Эти мечты, не менее светлые, чем декларируемое им будущее, Быков озвучил в декабре 2010 года, ещё до президентских выборов. Тогда же у него возникла мысль об объединении на базе умеренного национализма. Кого при этом он имел в виду? Просто не решаюсь высказать свои догадки. Если поверить Быкову, будто Россию построили евреи, если поверить, что нарекли их так антисемиты, и наконец, учесть, что русские от строительства России самоустранились, тогда кому и с кем, и на какой основе предстоит консолидироваться? Есть опасение, что Быков собирается всех и всё переименовать, начав с объявления евреев русскими, а затем на базе таким вот образом сконструированного национализма двигаться вперёд. Жаль только, что направление движения не нашёл нужным сообщить. Да, чуть не забыл – там же, в этом тексте Быкова, появились ещё какие-то национал-технократы без указания их национальной принадлежности. Опять же могу лишь предположить, что переименовав евреев в русских, Быков другую часть населения России намерен ещё как-то обозначить [143]:
«Я отнюдь не исключаю того варианта, что люди дела в России объединятся. Никакой программы, кроме умеренного, этического, скорее, национализма, я для этого не вижу. И вот победа умных и здравых, не погромных националистов представляется мне весьма перспективной».

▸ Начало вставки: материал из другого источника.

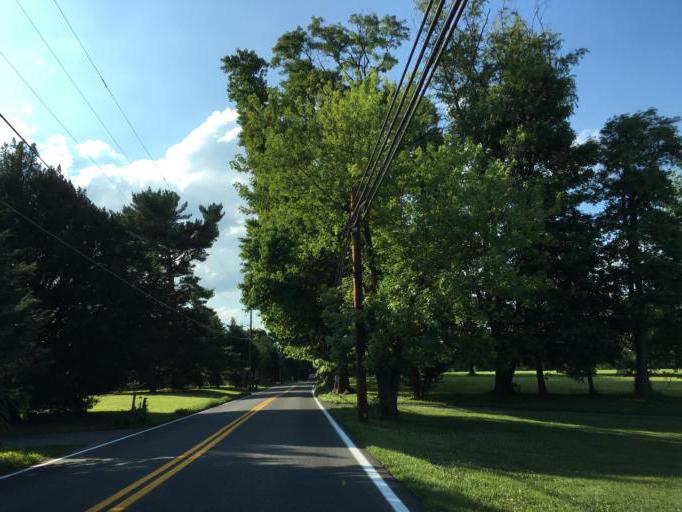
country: US
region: Maryland
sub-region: Baltimore County
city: Kingsville
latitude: 39.4784
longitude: -76.4505
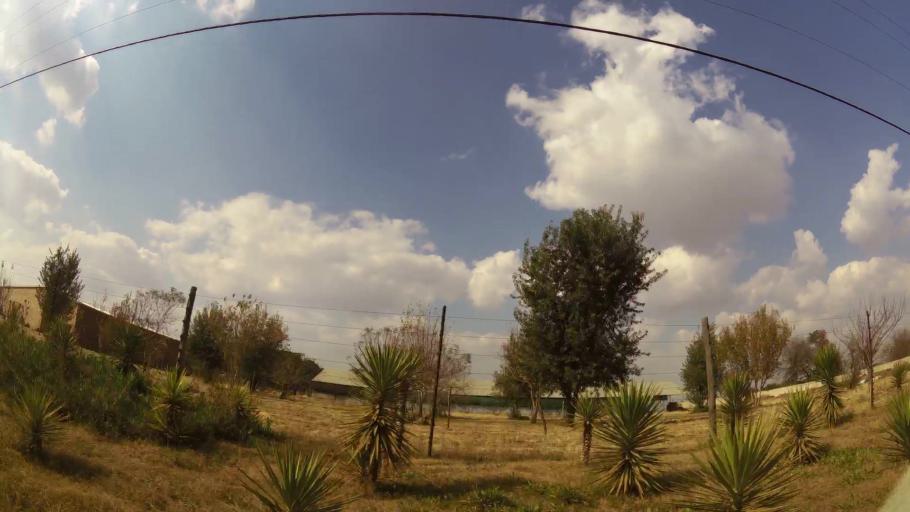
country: ZA
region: Mpumalanga
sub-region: Nkangala District Municipality
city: Delmas
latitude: -26.1508
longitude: 28.5450
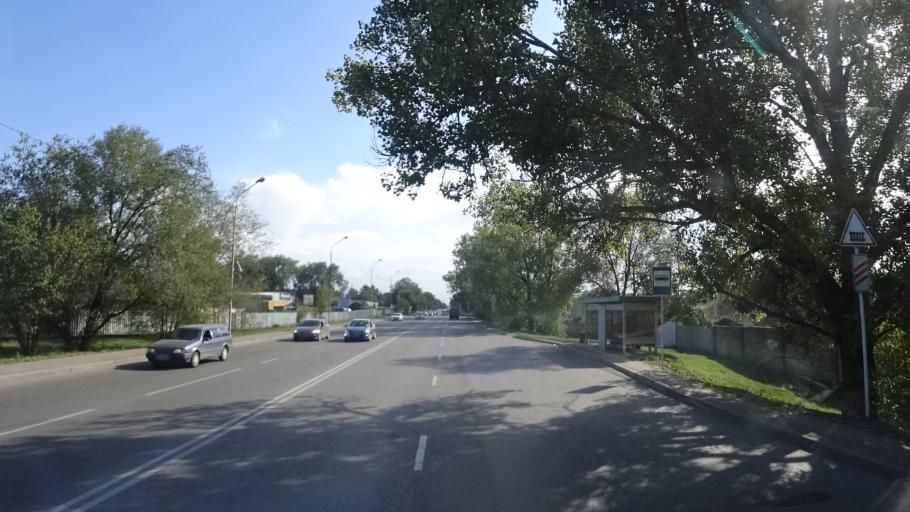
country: KZ
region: Almaty Oblysy
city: Energeticheskiy
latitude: 43.3784
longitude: 76.9961
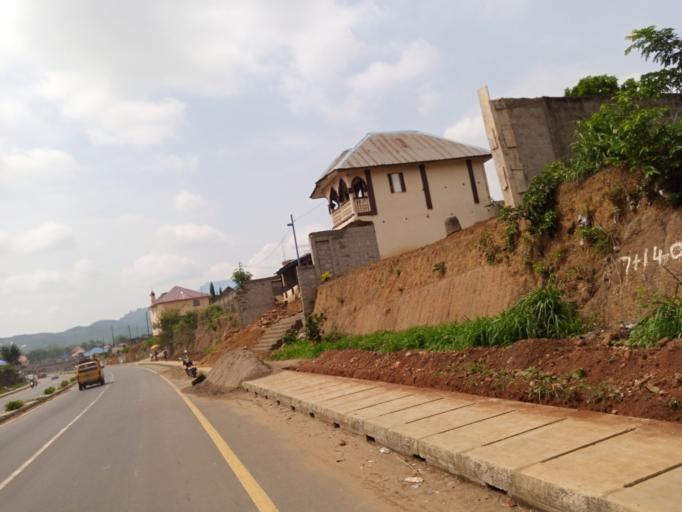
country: SL
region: Western Area
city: Hastings
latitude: 8.3880
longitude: -13.1411
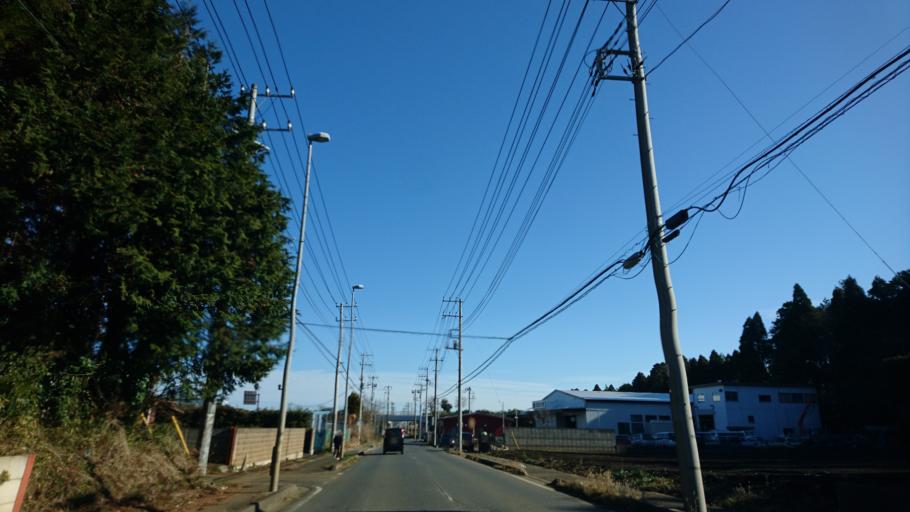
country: JP
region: Chiba
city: Togane
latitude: 35.5843
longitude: 140.3128
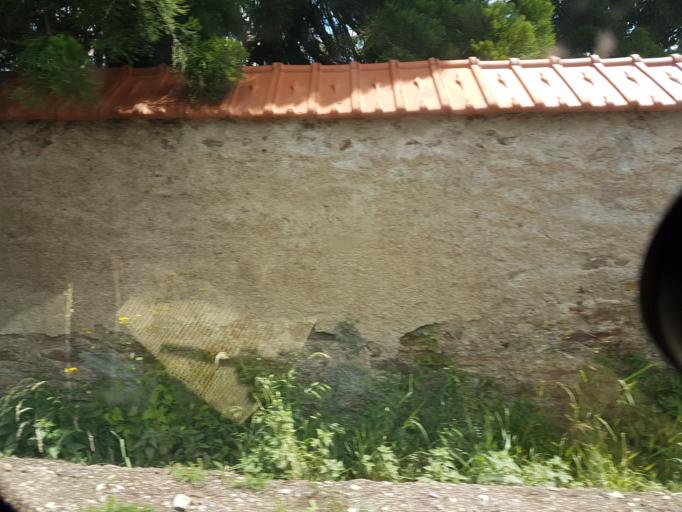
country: FR
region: Bourgogne
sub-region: Departement de Saone-et-Loire
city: Epinac
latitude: 46.9747
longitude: 4.4922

Однако мало Быкову одних националистов, мало примкнувших к ним национал-технократов. По мнению Дмитрия Львовича, в это содружество людей должны влиться ещё и утописты, и альтруисты, и вообще все те, у кого есть хоть какая-то позитивная программа и желание против чего-нибудь протестовать. В общем, «социально воспитанные» люди просто обязаны в этом движении участвовать и что-то предпринять. К счастью, на этот раз обошлось без космополитов, а то ведь беды опять не миновать [143]:
«Технократы-утописты, они могли бы вытащить Россию. Потому что, во-первых, это люди дела, а во-вторых, убежденные альтруисты. Люди, которые думают о других. Люди, которые социально воспитаны. Которые думают не только о личном процветании. Я думаю, что если бы люди склада Гастева или Платонова в России победили бы в 20-30-е годы, у нас была бы весьма передовая страна. И этот шанс, в общем, сохраняется. Если бы возникло единение всех протестных сил, у которых есть позитивная программа. А это единение не исключено. Вот в их рядах я себя вижу».
Странно, но в этих сплочённых рядах в 2010 году почему-то не нашлось места либералам. Уж если объединять всех недовольных, без либералов никак не обойтись – ведь они «числом поболее», чем те же утописты или никому не ведомые технократы-националисты. Возможно, тут сказалась давняя неприязнь или какая-то обида – ну, скажем, Немцов в трамвае место Быкову не уступил. Теряюсь в догадках, но ничего достойного этой книги в мою бедную голову так и не приходит. Возможно, сам Быков где-то уж слишком глубоко, на подсознательном уровне затаил обиду, а потому требуется время, чтобы понять – что, как и аочему?
Только через год, в преддверии выборов, Быков разъясняет нам причину такой дискриминации по отношению к либералам, рассматривая возможные кандидатуры на пост премьер-министра, в частности, шансы Михаила Прохорова и Алексея Кудрина [153]:
«Премьером может стать <…> кто угодно, но человек либеральной репутации. Другое дело, что эта либерализация приведёт отнюдь не к раскрепощению прессы или раскрепощению выборов, а к тому, что будет жёсткое квазилиберальное наступление на льготы, на последние остатки социалки, на пенсионный возраст, о котором сегодня уже говорят. То есть это будет <…> научная система выжимания пота в сочетании с научной системой зажимания рта».
Вот даже как! Совсем не ожидал подобного от Кудрина. Тут альтруизмом даже и не пахнет – одно лишь квазинаучное закручивание гаек. Не дай бог, талоны на продовольствие надумает ввести. В общем, ужасны сами по себе эти либералы и очень страшная получается картина, если страна окажется под их пятой – настолько страшная, что попросту не верится. Но что поделаешь, Быкову виднее: он человек общительный, у него гораздо больше информации, по долгу службы ему приходится разговаривать с разными людьми на презентациях, в фойе концертных залов, в ресторанах, в Домжуре или в Доме литераторов. Возможно, по результатам этих разговоров он и пришёл к печальным выводам. И в ожидании либеральных перемен пал духом окончательно и бесповоротно [154]:
«В России очень тошно, вот, исключительно тошно. И эта тошность – она не зависит от того, воруют или нет. Не зависит от того, как агитируют. Она, вот, зависит исключительно от одного – от процента фальши и лицемерия».